-- EXERCISE GOAL --
The data that follows is to be copied exactly, with each image removed.

-- DATA EXCERPTS --
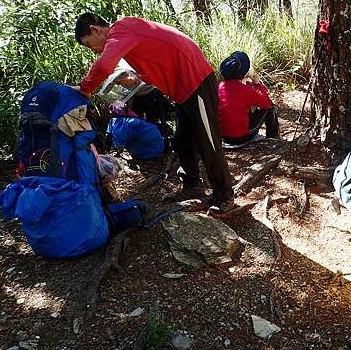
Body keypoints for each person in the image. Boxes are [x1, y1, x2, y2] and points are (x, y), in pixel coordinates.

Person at [73, 13, 233, 211]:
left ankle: (224, 196)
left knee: (208, 141)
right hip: (183, 90)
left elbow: (105, 65)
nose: (94, 51)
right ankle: (192, 186)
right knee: (182, 141)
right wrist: (137, 80)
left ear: (95, 30)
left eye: (90, 45)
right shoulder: (129, 32)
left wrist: (84, 90)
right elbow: (157, 63)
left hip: (196, 82)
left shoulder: (121, 30)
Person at [217, 51, 280, 145]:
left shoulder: (221, 86)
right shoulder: (245, 90)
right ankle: (273, 138)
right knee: (270, 106)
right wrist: (257, 84)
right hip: (241, 137)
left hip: (224, 136)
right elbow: (266, 103)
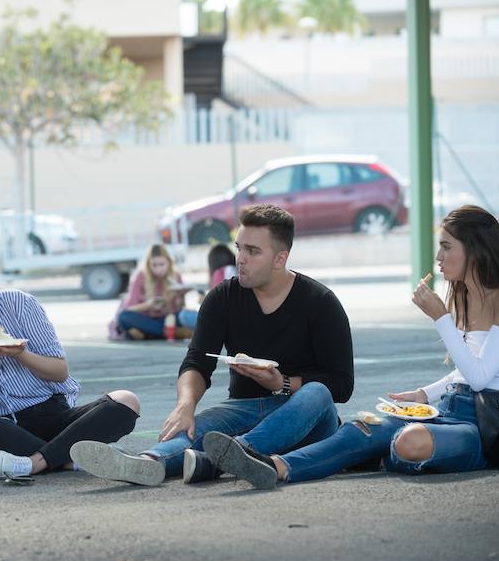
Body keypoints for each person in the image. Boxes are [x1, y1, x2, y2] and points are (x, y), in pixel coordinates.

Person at [196, 205, 499, 489]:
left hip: (487, 427)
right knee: (363, 426)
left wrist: (441, 318)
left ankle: (375, 454)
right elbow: (464, 372)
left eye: (447, 246)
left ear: (475, 250)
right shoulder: (467, 296)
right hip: (451, 408)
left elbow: (481, 378)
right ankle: (276, 467)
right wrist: (424, 394)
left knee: (409, 442)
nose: (438, 255)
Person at [72, 204, 354, 487]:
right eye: (239, 248)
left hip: (308, 418)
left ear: (280, 258)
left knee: (317, 392)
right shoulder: (223, 298)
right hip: (244, 408)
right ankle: (148, 462)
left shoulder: (320, 302)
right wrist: (185, 405)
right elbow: (197, 362)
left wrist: (281, 383)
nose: (240, 259)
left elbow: (342, 385)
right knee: (197, 425)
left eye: (252, 251)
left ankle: (236, 452)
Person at [0, 248, 140, 480]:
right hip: (1, 430)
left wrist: (20, 354)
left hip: (53, 417)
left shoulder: (18, 303)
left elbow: (59, 372)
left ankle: (34, 463)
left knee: (126, 401)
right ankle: (67, 457)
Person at [111, 244, 190, 340]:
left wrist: (180, 296)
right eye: (154, 265)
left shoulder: (176, 276)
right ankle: (170, 333)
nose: (158, 269)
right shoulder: (140, 276)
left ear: (169, 262)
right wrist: (148, 305)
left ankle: (149, 333)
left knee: (184, 315)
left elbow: (179, 310)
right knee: (123, 317)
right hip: (145, 319)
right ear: (148, 264)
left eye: (162, 264)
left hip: (167, 319)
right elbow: (129, 309)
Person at [178, 243, 237, 330]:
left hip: (224, 321)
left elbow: (222, 301)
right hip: (231, 318)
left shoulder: (220, 272)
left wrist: (206, 300)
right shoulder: (234, 269)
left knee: (184, 315)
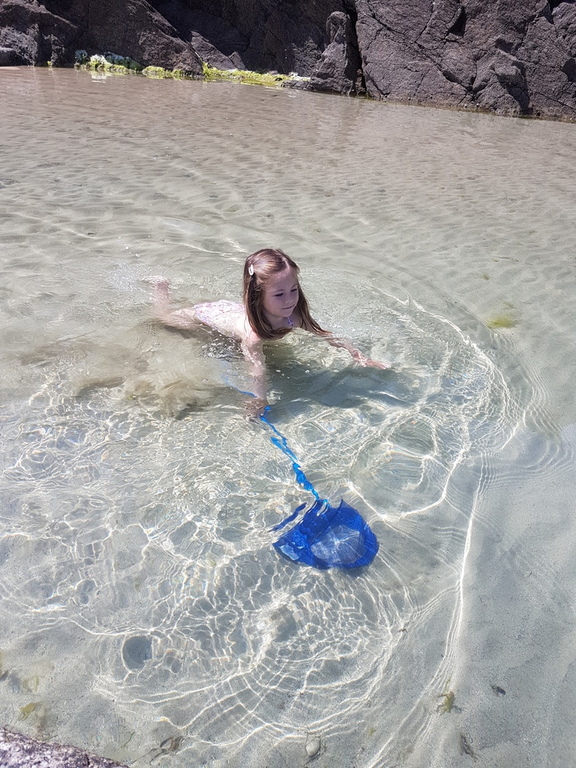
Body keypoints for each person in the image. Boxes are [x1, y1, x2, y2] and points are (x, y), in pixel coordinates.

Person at [149, 248, 387, 414]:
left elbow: (327, 335)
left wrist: (360, 357)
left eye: (293, 290)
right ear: (258, 295)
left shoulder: (296, 315)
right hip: (206, 317)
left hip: (231, 311)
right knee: (163, 320)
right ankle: (161, 287)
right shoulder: (253, 335)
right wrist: (259, 400)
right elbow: (256, 369)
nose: (290, 300)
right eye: (279, 294)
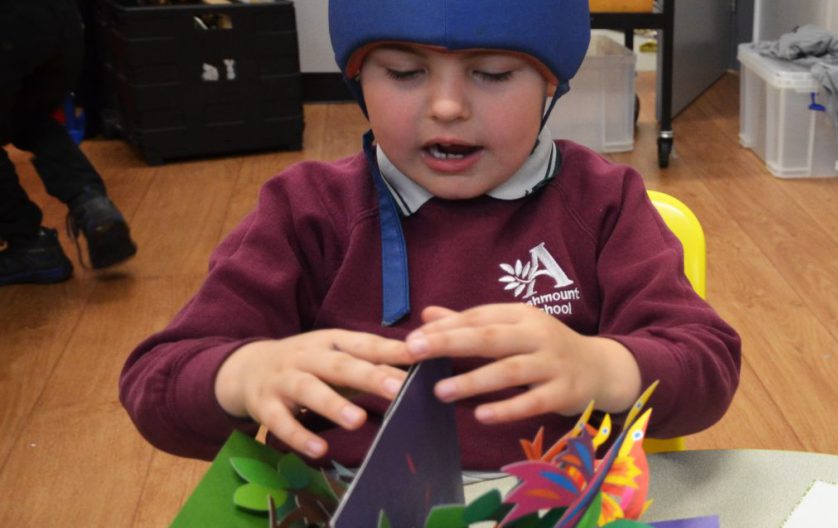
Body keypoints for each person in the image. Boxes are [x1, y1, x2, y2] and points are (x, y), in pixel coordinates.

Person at [120, 0, 741, 471]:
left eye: (493, 74)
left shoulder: (603, 204)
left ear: (552, 83)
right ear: (356, 76)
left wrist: (602, 365)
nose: (446, 106)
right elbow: (157, 383)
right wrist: (245, 372)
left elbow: (707, 364)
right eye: (404, 71)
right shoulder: (305, 210)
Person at [1, 0, 136, 286]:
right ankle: (91, 204)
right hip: (61, 20)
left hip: (9, 28)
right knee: (27, 117)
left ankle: (29, 245)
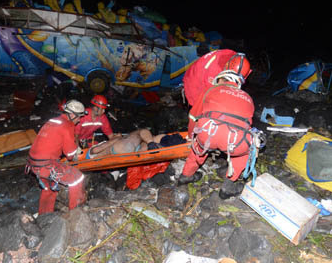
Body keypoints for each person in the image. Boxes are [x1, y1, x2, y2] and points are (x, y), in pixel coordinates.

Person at [179, 69, 255, 199]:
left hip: (209, 132)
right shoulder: (248, 98)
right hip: (236, 139)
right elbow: (247, 125)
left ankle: (186, 176)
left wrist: (192, 136)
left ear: (221, 80)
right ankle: (228, 185)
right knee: (246, 152)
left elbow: (193, 116)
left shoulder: (211, 90)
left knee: (198, 147)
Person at [25, 99, 86, 214]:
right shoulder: (68, 126)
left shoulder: (52, 121)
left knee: (49, 187)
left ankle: (44, 215)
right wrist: (76, 149)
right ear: (72, 114)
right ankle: (76, 212)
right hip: (46, 165)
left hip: (34, 164)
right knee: (77, 178)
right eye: (78, 117)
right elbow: (70, 155)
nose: (79, 120)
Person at [182, 50, 251, 106]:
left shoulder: (239, 63)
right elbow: (211, 92)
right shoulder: (212, 70)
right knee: (199, 108)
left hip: (211, 75)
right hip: (194, 80)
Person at [86, 128, 166, 158]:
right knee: (139, 132)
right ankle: (150, 143)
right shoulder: (92, 151)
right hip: (119, 150)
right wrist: (117, 137)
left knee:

-- TASK RESPONSE --
Body keypoints for each person in the image. Boxes are [x1, y1, x2, y2] and points are (x, y), in pixel coordinates.

Person at [73, 13, 233, 211]:
left ankle: (224, 196)
left knee: (208, 141)
right hip: (183, 90)
left elbow: (105, 65)
nose: (94, 51)
right ankle: (192, 186)
right knee: (182, 141)
right wrist: (137, 80)
left ear: (95, 30)
left eye: (90, 45)
right shoulder: (129, 32)
left wrist: (84, 90)
right elbow: (157, 63)
left hip: (196, 82)
left shoulder: (121, 30)
Person at [217, 51, 280, 145]:
left shoulder: (221, 86)
right shoulder: (245, 90)
right ankle: (273, 138)
right knee: (270, 106)
right wrist: (257, 84)
right hip: (241, 137)
left hip: (224, 136)
right elbow: (266, 103)
Body keypoints for each person in the image. Boxes are [x1, y1, x2, y2] and points are (x, y), in pixel coordinates.

Person at [196, 205, 499, 489]:
left hip: (487, 427)
right knee: (363, 426)
left wrist: (441, 318)
left ankle: (375, 454)
right elbow: (464, 372)
left eye: (447, 246)
left ear: (475, 250)
right shoulder: (467, 296)
right hip: (451, 408)
left elbow: (481, 378)
right ankle: (276, 467)
right wrist: (424, 394)
left knee: (409, 442)
nose: (438, 255)
Person at [72, 204, 354, 487]:
right eye: (239, 248)
left hip: (308, 418)
left ear: (280, 258)
left knee: (317, 392)
right shoulder: (223, 298)
right hip: (244, 408)
right ankle: (148, 462)
left shoulder: (320, 302)
right wrist: (185, 405)
right elbow: (197, 362)
left wrist: (281, 383)
nose: (240, 259)
left elbow: (342, 385)
right knee: (197, 425)
left eye: (252, 251)
left ankle: (236, 452)
Person at [0, 248, 140, 480]:
right hip: (1, 430)
left wrist: (20, 354)
left hip: (53, 417)
left shoulder: (18, 303)
left elbow: (59, 372)
left ankle: (34, 463)
left knee: (126, 401)
right ankle: (67, 457)
Person at [111, 244, 190, 340]:
left wrist: (180, 296)
right eye: (154, 265)
left shoulder: (176, 276)
right ankle: (170, 333)
nose: (158, 269)
right shoulder: (140, 276)
left ear: (169, 262)
right wrist: (148, 305)
left ankle: (149, 333)
left knee: (184, 315)
left elbow: (179, 310)
right knee: (123, 317)
right hip: (145, 319)
right ear: (148, 264)
left eye: (162, 264)
left hip: (167, 319)
right elbow: (129, 309)
Person at [178, 243, 237, 330]:
left hip: (224, 321)
left elbow: (222, 301)
right hip: (231, 318)
left shoulder: (220, 272)
left wrist: (206, 300)
right shoulder: (234, 269)
left knee: (184, 315)
Body keypoints for each person in the image. Boxes are [x1, y1, x2, y2] and points are (x, y), in pixel coordinates.

Person at [149, 248, 387, 414]:
left elbow: (327, 335)
left wrist: (360, 357)
left eye: (293, 290)
right ear: (258, 295)
left shoulder: (296, 315)
right hip: (206, 317)
left hip: (231, 311)
right knee: (163, 320)
right ankle: (161, 287)
right shoulder: (253, 335)
right wrist: (259, 400)
right elbow: (256, 369)
nose: (290, 300)
right eye: (279, 294)
Body keypoints for each person in the image. Boxes are [x1, y1, x2, y2] and points are (x, y), in pixel coordinates.

Person at [120, 0, 741, 471]:
left eye: (493, 74)
left shoulder: (603, 204)
left ear: (552, 83)
right ear: (356, 76)
left wrist: (602, 365)
nose: (446, 106)
right elbow: (157, 383)
right wrist: (245, 372)
left elbow: (707, 364)
right eye: (404, 71)
right shoulder: (305, 210)
Person at [1, 0, 136, 286]:
right ankle: (91, 204)
right hip: (61, 20)
left hip: (9, 28)
right knee: (27, 117)
left ankle: (29, 245)
Body keypoints for each person in the image. Boxes are [x1, y1, x2, y2] and points are (x, y), in pixel coordinates.

Person at [179, 69, 255, 199]:
left hip: (209, 132)
right shoulder: (248, 98)
right hip: (236, 139)
right elbow: (247, 125)
left ankle: (186, 176)
left wrist: (192, 136)
left ear: (221, 80)
right ankle: (228, 185)
right knee: (246, 152)
left elbow: (193, 116)
left shoulder: (211, 90)
left knee: (198, 147)
Person at [25, 99, 86, 214]:
right shoulder: (68, 126)
left shoulder: (52, 121)
left knee: (49, 187)
left ankle: (44, 215)
right wrist: (76, 149)
right ear: (72, 114)
right ankle: (76, 212)
right hip: (46, 165)
left hip: (34, 164)
right knee: (77, 178)
right eye: (78, 117)
right elbow: (70, 155)
nose: (79, 120)
Person at [182, 50, 251, 106]:
left shoulder: (239, 63)
right elbow: (211, 92)
right shoulder: (212, 70)
right knee: (199, 108)
left hip: (211, 75)
right hip: (194, 80)
Person at [86, 128, 166, 158]:
right knee: (139, 132)
right ankle: (150, 143)
right shoulder: (92, 151)
right hip: (119, 150)
right wrist: (117, 137)
left knee:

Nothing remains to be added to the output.